Jan reports that some experts claim that this shows the depth of structural racism in America:

Economists, lawyers and civil rights advocates in the Twin Cities say progressive tax policies could not make up for other aspects of structural racism, such as access to credit or jobs. Some say investments in affordable housing in low-income neighborhoods deepened segregation and poverty. Others argue for better enforcement of federal laws to combat discrimination in lending, employment and housing.

There’s an inherent flaw in this argument, actually two, although it appears that it neither occurs to Jan. First, the “policy had no impact” ignores that things got worse on this score over the past half-century or more of progressive control — worse even when compared to national data on general inequality. That data related to wealth gaps, but income inequality has also risen at a much slower rate than Jan argues has taken place in Minneapolis.

Furthermore, as the Washington Post itself reported last year, the states with the highest amplitude for growing inequality had one thing in common. And it wasn’t red-state status, either:

Income inequality in the United States has hit its highest level since the Census Bureau started tracking it more than five decades ago, according to data released Thursday, even as the nation’s poverty and unemployment rates are at historic lows.

The gulf is starkest in wealthy regions along both coasts such as New York, Connecticut, California and Washington, D.C., as well as in areas with widespread poverty, such as Puerto Rico and Louisiana. Equality was highest in Utah, Alaska and Iowa.

Other than Louisiana, the worst states and territories for income inequality were all states not just that vote Democrat in presidential elections, but have become Democratic one-party fiefdoms. All of them have applied progressive policies in the same way the Twin Cities and the state of Minnesota have, most of them for decades.
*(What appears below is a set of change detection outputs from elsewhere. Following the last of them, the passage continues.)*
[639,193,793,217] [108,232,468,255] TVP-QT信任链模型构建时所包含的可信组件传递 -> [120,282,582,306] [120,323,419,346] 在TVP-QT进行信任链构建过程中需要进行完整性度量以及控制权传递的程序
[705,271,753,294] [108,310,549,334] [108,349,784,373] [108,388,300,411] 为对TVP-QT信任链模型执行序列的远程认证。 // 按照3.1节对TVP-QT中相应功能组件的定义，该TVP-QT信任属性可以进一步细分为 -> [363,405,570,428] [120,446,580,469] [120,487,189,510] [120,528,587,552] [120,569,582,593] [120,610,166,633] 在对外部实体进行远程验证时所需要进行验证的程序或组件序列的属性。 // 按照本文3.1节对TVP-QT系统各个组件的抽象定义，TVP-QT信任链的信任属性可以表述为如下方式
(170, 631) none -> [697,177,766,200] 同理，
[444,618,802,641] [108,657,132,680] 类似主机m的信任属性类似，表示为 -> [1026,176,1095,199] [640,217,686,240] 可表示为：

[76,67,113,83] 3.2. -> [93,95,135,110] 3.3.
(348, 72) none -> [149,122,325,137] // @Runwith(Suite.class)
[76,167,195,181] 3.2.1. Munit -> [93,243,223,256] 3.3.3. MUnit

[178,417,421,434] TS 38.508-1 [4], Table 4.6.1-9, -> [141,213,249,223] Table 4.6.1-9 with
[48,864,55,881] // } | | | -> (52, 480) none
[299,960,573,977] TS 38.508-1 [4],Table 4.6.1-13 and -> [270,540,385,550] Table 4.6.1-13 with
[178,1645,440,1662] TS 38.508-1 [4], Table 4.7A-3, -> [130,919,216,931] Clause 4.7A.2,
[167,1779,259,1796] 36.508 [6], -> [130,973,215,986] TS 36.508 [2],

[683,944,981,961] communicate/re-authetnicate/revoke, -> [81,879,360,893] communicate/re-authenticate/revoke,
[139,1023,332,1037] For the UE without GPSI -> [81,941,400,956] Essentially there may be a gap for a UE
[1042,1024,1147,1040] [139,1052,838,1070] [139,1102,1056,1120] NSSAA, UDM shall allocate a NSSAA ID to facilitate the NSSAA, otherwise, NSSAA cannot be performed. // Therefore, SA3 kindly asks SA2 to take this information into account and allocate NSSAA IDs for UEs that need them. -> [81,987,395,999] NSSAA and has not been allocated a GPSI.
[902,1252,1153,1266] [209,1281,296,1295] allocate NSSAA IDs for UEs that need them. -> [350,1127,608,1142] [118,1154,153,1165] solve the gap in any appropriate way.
And the results have been uniformly the same — failure and decline, at least in terms of inequality.

This brings us back to the issue of correlation versus causation. Just how much did inequality get worse in spite of progressive policies — and how much did it get worse because of progressive policies? We can start perhaps with the Great Society programs that were supposed to win the war on poverty on a national basis, but there seems to be some specific correlation to progressive governance on a state and local area. Could it be that progressive policies that seize capital from the private sector and redistribute it on progressive priorities create lost opportunities for upward mobility and dynamic improvement? The states without progressive control — Utah, Alaska, and Iowa — certainly had better outcomes.

Jan does tiptoe up to that conclusion:

In addition to investing in homeownership programs, Minnesota has created financial incentives for the construction of affordable housing that critics say end up exacerbating segregation. Each year, tens of millions in local and federal subsidies are directed toward poor black, Latino and Southeast Asian neighborhoods in the Twin Cities, Orfield said.

For the most part, though, Jan promotes the idea that progressives simply haven’t gone far enough. Rather than promote equity and equality, they now want programs that explicitly seize wealth from whites and transfer it to African-Americans — and only African-Americans:

The legislature appropriated $35 million to address racial inequities, but lawmakers decided that “equity included every community and their mother,” Belton said.

Every marginalized group got in line for the money, Belton said. The Urban League ended up splitting $4.2 million with four other nonprofit organizations, he said, a circumstance that yielded too little to make a significant difference.

Perhaps a simpler explanation suffices. The policy direction of the last fifty-plus years has proven to be a devastating failure. Rather than double down on progressivism, perhaps the state and Twin Cities should look at the examples where equality actually improved — and adopt similar policies for a few years. At the very least, it can’t be any worse than what we have here now.